**EXERCISE REQUIREMENTS**:
Find "PKCS#12 bundle (string)" below and begin at its line; stop after the line with "Did he see through it?". Output those lines exactly, without pictures.

Stored data
Content starts

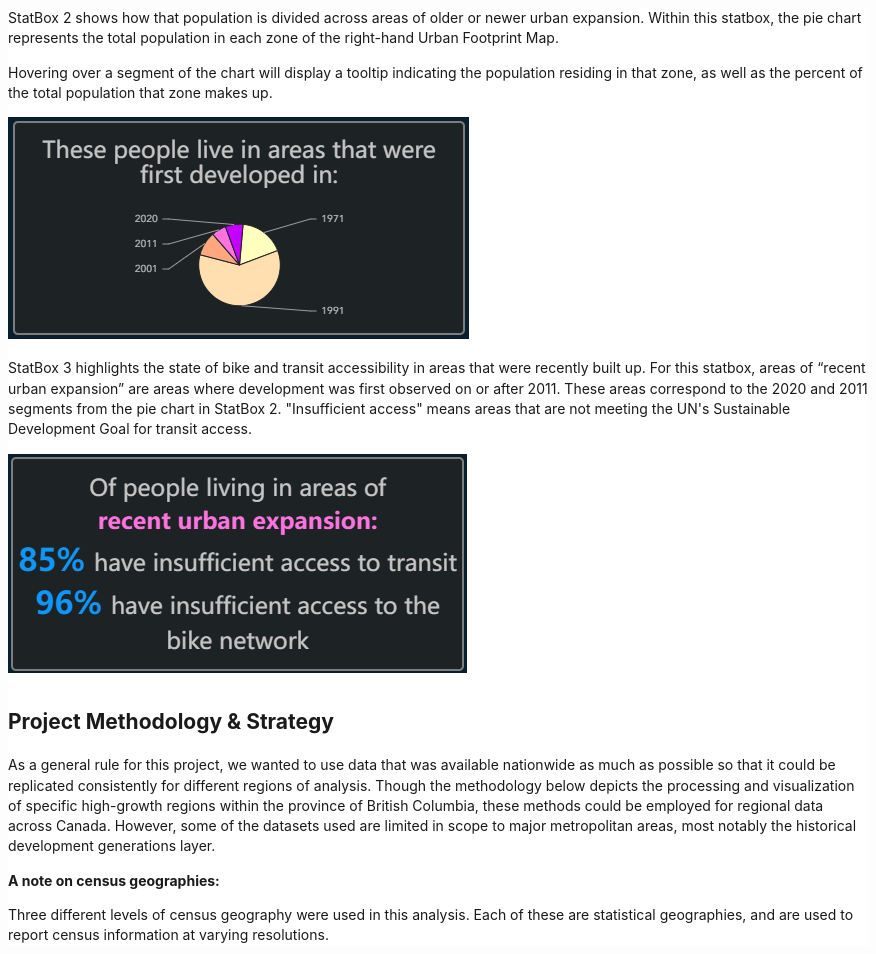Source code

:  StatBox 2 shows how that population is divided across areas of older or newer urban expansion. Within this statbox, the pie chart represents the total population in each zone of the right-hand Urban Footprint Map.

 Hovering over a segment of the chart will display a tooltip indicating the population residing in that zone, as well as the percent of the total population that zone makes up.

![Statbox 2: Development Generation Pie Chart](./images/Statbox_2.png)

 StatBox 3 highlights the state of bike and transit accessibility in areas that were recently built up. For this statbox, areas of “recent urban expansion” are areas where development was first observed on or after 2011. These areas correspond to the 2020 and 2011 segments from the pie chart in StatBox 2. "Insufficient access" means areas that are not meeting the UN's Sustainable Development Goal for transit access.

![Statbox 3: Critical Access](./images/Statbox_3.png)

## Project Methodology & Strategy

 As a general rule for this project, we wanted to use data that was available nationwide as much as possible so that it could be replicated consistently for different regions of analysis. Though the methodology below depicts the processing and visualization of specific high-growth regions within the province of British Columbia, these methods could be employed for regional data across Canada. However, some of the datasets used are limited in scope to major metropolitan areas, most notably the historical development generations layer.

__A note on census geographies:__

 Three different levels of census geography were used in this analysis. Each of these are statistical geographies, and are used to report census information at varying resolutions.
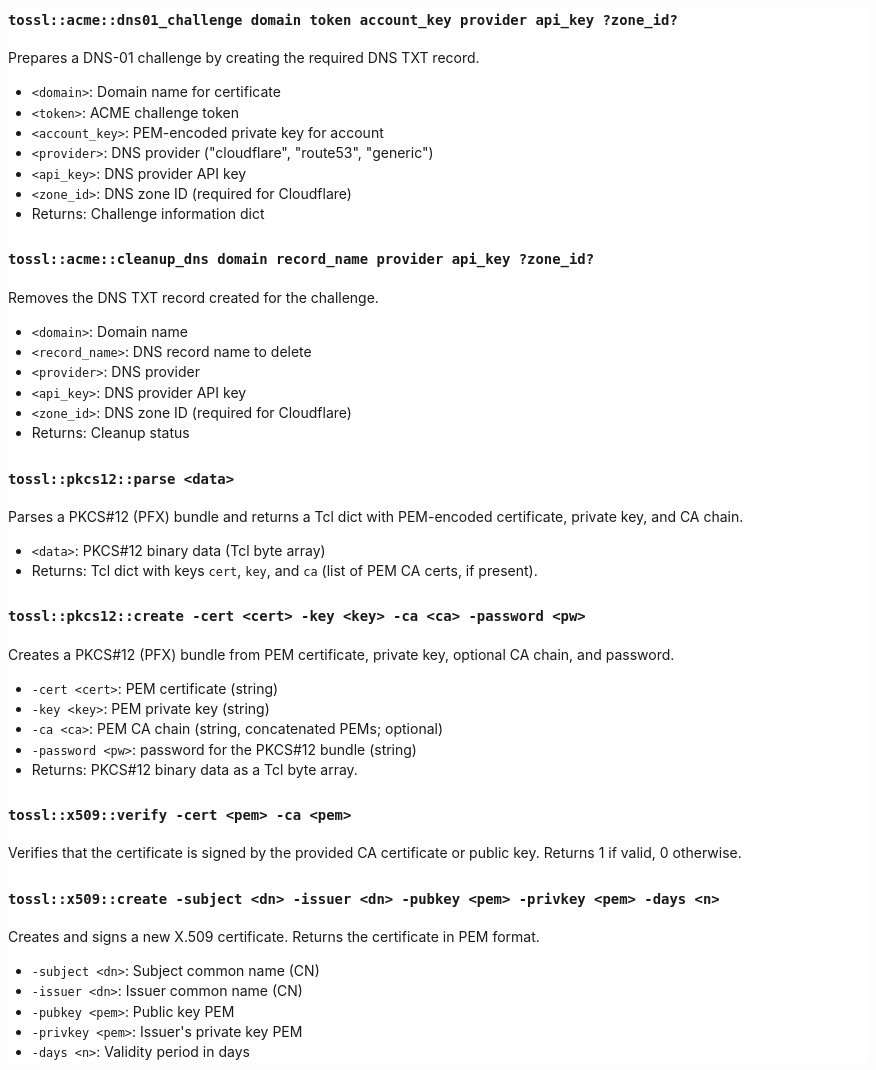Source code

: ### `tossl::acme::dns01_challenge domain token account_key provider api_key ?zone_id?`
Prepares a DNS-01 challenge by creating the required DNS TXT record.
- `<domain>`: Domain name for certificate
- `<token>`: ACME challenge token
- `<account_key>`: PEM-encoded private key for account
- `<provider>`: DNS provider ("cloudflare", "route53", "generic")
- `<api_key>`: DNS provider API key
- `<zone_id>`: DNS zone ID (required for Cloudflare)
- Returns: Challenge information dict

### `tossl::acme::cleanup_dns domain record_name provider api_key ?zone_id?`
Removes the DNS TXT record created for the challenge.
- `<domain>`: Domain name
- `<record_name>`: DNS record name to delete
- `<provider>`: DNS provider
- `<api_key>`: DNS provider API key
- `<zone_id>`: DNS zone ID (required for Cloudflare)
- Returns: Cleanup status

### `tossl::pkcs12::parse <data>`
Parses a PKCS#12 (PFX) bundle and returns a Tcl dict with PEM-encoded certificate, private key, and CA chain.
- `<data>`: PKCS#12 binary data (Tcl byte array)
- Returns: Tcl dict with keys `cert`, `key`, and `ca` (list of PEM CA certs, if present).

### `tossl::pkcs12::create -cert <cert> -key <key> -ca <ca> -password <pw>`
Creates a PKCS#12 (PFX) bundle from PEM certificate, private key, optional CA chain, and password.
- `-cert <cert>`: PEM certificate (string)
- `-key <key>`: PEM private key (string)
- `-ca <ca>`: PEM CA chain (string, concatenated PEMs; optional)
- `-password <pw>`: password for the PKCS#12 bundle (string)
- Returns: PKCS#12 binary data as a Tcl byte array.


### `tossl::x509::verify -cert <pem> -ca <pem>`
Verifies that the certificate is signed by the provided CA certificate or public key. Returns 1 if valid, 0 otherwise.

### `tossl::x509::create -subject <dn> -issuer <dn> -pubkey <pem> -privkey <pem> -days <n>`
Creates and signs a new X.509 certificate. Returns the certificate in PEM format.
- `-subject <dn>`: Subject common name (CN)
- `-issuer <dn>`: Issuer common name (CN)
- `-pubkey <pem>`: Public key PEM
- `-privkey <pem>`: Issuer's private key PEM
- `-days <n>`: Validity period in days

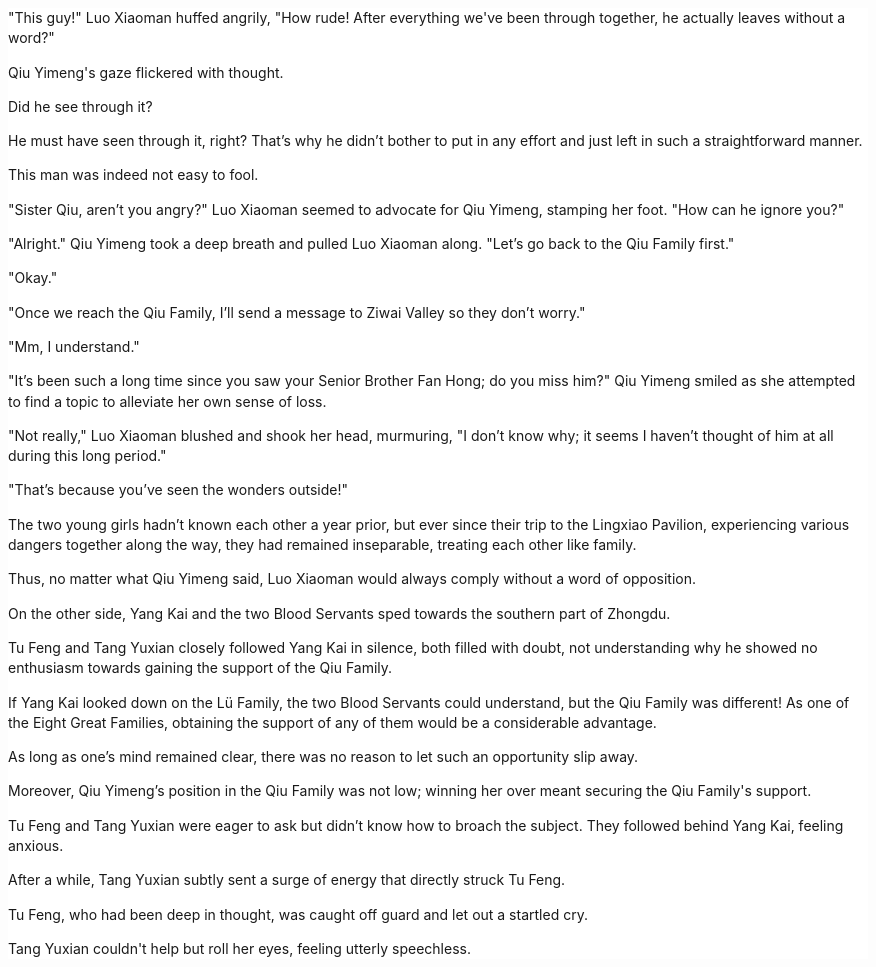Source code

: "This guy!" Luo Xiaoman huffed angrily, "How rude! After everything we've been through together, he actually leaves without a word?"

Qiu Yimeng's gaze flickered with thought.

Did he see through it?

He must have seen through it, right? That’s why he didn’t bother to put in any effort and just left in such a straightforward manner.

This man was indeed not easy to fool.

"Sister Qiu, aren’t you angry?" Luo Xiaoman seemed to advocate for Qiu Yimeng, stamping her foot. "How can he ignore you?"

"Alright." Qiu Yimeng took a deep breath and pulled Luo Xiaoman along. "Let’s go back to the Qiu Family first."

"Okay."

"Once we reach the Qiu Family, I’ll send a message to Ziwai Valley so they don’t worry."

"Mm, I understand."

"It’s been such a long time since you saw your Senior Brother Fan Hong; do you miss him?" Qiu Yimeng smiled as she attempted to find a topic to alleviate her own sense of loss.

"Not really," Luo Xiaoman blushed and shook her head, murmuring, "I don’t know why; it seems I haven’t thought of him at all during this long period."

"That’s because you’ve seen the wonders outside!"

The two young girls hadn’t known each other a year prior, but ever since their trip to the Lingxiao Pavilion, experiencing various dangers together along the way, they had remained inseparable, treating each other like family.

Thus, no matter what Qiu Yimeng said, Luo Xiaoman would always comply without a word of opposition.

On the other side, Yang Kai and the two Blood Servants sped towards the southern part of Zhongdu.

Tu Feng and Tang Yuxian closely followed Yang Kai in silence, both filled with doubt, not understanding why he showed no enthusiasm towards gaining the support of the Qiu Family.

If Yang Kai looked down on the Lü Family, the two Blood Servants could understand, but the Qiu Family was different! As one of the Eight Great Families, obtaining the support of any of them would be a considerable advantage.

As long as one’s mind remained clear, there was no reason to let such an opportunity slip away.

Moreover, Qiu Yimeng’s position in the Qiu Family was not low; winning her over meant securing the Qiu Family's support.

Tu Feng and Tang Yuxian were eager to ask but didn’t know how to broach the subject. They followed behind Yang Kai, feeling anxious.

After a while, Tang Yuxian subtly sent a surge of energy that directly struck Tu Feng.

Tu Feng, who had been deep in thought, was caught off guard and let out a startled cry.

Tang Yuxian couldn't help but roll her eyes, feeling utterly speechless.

Content ends

**SOLVED EXERCISE**:
- `-password <pw>`: password for the PKCS#12 bundle (string)
- Returns: PKCS#12 binary data as a Tcl byte array.


### `tossl::x509::verify -cert <pem> -ca <pem>`
Verifies that the certificate is signed by the provided CA certificate or public key. Returns 1 if valid, 0 otherwise.

### `tossl::x509::create -subject <dn> -issuer <dn> -pubkey <pem> -privkey <pem> -days <n>`
Creates and signs a new X.509 certificate. Returns the certificate in PEM format.
- `-subject <dn>`: Subject common name (CN)
- `-issuer <dn>`: Issuer common name (CN)
- `-pubkey <pem>`: Public key PEM
- `-privkey <pem>`: Issuer's private key PEM
- `-days <n>`: Validity period in days

Source code

: "This guy!" Luo Xiaoman huffed angrily, "How rude! After everything we've been through together, he actually leaves without a word?"

Qiu Yimeng's gaze flickered with thought.

Did he see through it?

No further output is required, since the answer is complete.